This content is from: Local Insights

Mexico

Significant legislation in Mexico sets out to protect the process of competition, through the prevention and elimination of monopolies and monopolistic practices and any other restraints of trade. It is applicable to all economic participants involved in the Mexican economy and commercial banks, financial institutions and foreign corporations should be aware that some commercial practices, formerly tolerated in Mexico, might now be illegal under these rules and regulations. The legislation was first enacted on December 24 1992 in the form of the Mexican Antitrust Act (Ley Federal de Competencia Económica, the MAA). Additional procedural regulations were published on March 1998, with the enactment of the Regulations to the Mexican Antitrust Act (Reglamento de la Ley de Competencia Económica, the RMAA).

Illegal practices

The MAA identifies two areas that are illegal and prohibited: absolute and relative monopolistic practices. Absolute monopolistic practices are those without any competitive effect whatsoever which cannot be justified under any circumstances and these receive harsh treatment by the MAA, and are generally regarded as horizontal restraints. Relative monopolistic practices require the plaintiff to prove that the defendant has market power in the relevant market in order to be deemed illegal and are generally regarded as vertical restraints.

Horizontal restraints under the MAA

Absolute monopolistic practices are generally known as horizontal restraints because they can only be conceived between two or more competitors. These restraints are defined in article 9 of the MAA as agreements between competitors with the purpose or effect of eliminating competition and always have a negative impact on economic efficiency. These types of agreements, generally regarded as horizontal, force the monopolization of markets by producing artificial prices for commodities and services. There are four types of agreements the MAA classifies as horizontal restraints: price fixing, output restrictions, territorial allocations and bid rigging.

Defining horizontal restraints

The four types of agreements sanctioned by the MAA can be briefly defined as follows:

  • price fixing: any contract or combination with the purpose or effect of fixing, raising, manipulating or exchanging information regarding the price of a product or service;
  • output restrictions: contracts or combinations with the purpose or effect of restricting the distribution, commercialization, production or process of products or services;
  • territorial allocations: contracts or combinations with the purpose or effect of assigning, distributing or dividing a market for products or services;
  • bid rigging: contracts or combinations with the purpose or effect of manipulating public auctions.

Comparative view of horizontal restraints under US law

The basic provision identifying horizontal restraints in the US is contained in section 1 of the Sherman Act, that states that "Every contract, combination in the form of trust or otherwise, or conspiracy in restraint of trade or commerce among the several states, or with foreign nations, is hereby declared illegal." For almost all of the twentieth century, the federal courts in the US have assumed that they must choose between two extreme methods of analyzing conduct under section 1: a per se rule that deems certain conduct illegal on its face, or, a rule of reason that inquires into all conceivable circumstances before determining the legality of a particular restraint.

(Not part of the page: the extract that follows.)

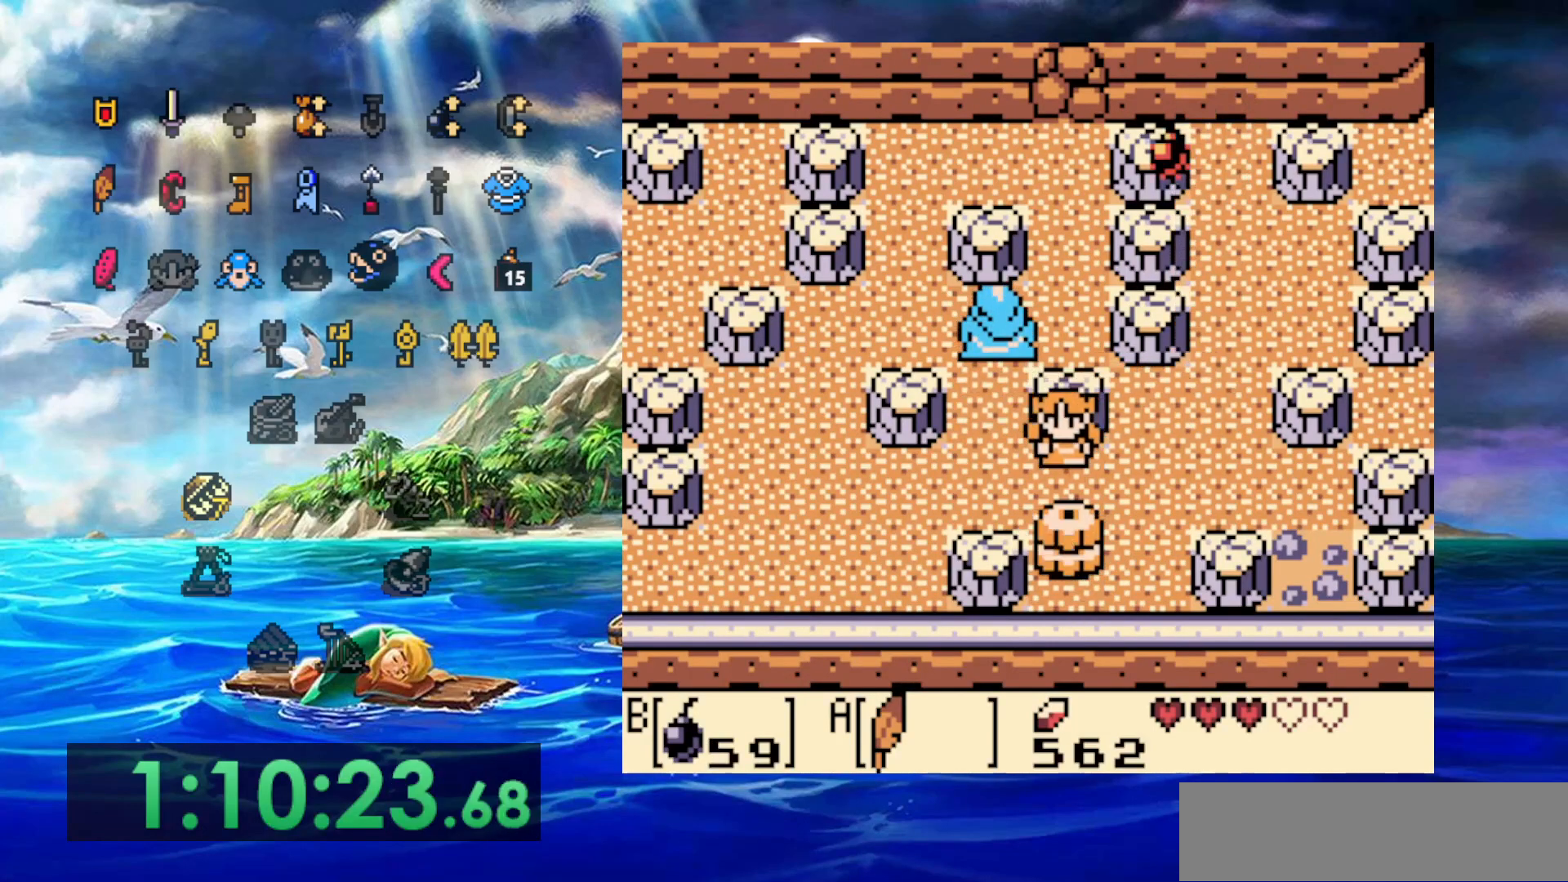
{"dt_ms": 500, "buttons": ["A"], "events": [[267, "A", "down"], [400, "A", "up"], [450, "A", "down"]]}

After almost a century of debate today the rule of reason is the method adopted in practically all federal courts and courts would probably decline to use the per se model, even in naked price-fixing cases.

The Mexican method

Any combination in the form of trust or otherwise between economic entities competing between themselves with the purpose or effect of: fixing prices, restricting or limiting output, dividing markets and/or bid rigging is a violation of the MAA. The MAA and the Mexican Antitrust Commission (Comisión Federal de Competencia, the MAC) have characterized horizontal violations as being illegal per se. The US legal system has evolved in such a way that horizontal restraints on trade have shifted from a strict per se approach to a rule of reason approach that takes into account other elements like market share, pro-competitive justifications and, in rare cases, ethical considerations. However, the Mexican approach, adopted by the MAC, has been characterized by a per se approach which considers certain conduct illegal on its face without considering additional elements.

Conclusion

The Sherman Act has been a model for antitrust provisions worldwide and Mexico is no exception. Article 9 of the MAA looks very familiar to section 1 of the Sherman Act; nevertheless, there is a substantial difference in the way the antitrust analysis is conducted in both nations. Due to the Mexican per se approach, national and foreign investors should be very cautious when entering into agreements with competitors in order avoid falling into a horizontal restraint in violation of the MAA and the RMAA.